Jam bands (or jambands) are musical groups whose albums and live performances relate to a fan culture which originated with the 1960s group Grateful Dead and continued in the 1990s with Phish and similar bands. The performances of these bands often feature extended musical improvisation ("jams") over rhythmic grooves and chord patterns and long sets of music that cross genre boundaries.

While the seminal group Grateful Dead were originally categorized as psychedelic rock, by the 1990s, the term "jam band" was used for groups playing a variety of genres including funk, progressive bluegrass, and jazz fusion. The term is also used for some groups playing blues, country music, folk music, world music, and electronica.
-------
◆ **Actions to take**:
a – Can you reproduce everything in the jam band passage from "Jam bands (or" down to "cross genre boundaries.", word for word?
b – Can you carry on the passage about jam bands from the point where it stops?

◆ **Information provided**:
-------
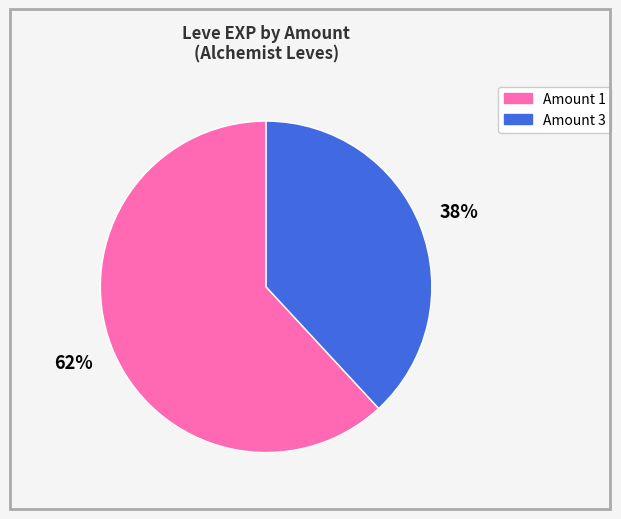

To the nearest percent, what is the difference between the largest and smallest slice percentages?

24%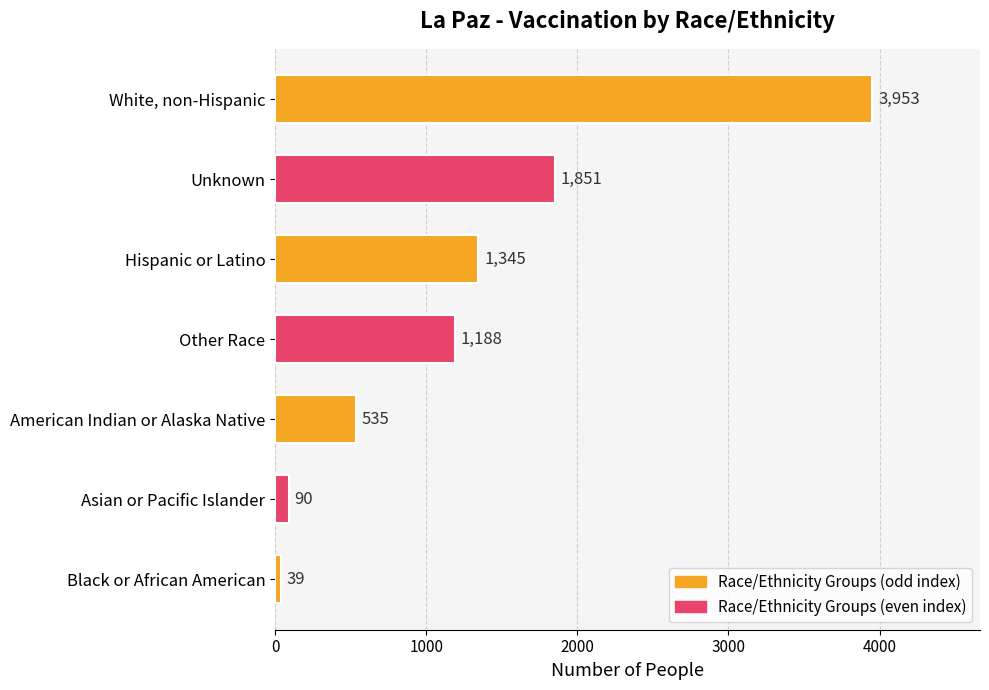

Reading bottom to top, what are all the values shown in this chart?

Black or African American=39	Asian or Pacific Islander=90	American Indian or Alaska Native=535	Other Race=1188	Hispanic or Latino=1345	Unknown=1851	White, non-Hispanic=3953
-------
◆ **Per-task answers**:
a –
Jam bands (or jambands) are musical groups whose albums and live performances relate to a fan culture which originated with the 1960s group Grateful Dead and continued in the 1990s with Phish and similar bands. The performances of these bands often feature extended musical improvisation ("jams") over rhythmic grooves and chord patterns and long sets of music that cross genre boundaries.

b –
History

Origin and definition

Early use of term

The term "jam band" was established by at least 1937. In February that year, a glossary of terms used by dance orchestra musicians recorded, "A jam band depends entirely on improvisation, using no written music. In April that year, Coleman Hawkins recorded with a band named Coleman Hawkins and His All Star Jam Band.

Evolution of term

The first modern use of the term "jam band" was likely in the early 1990s. However, the Grateful Dead fan culture and scene, from which the modern use derived, existed decades earlier. In the 1970s, the Grateful Dead's fan base included a large core group which followed their tours from show to show. From following the Dead, fans developed a sense of community and loyalty. By the early 1990s, the Grateful Dead were touring less regularly and bands such as Phish inherited their fan base. The term "jam band" was first used by these fans to describe the Phish-type of bands.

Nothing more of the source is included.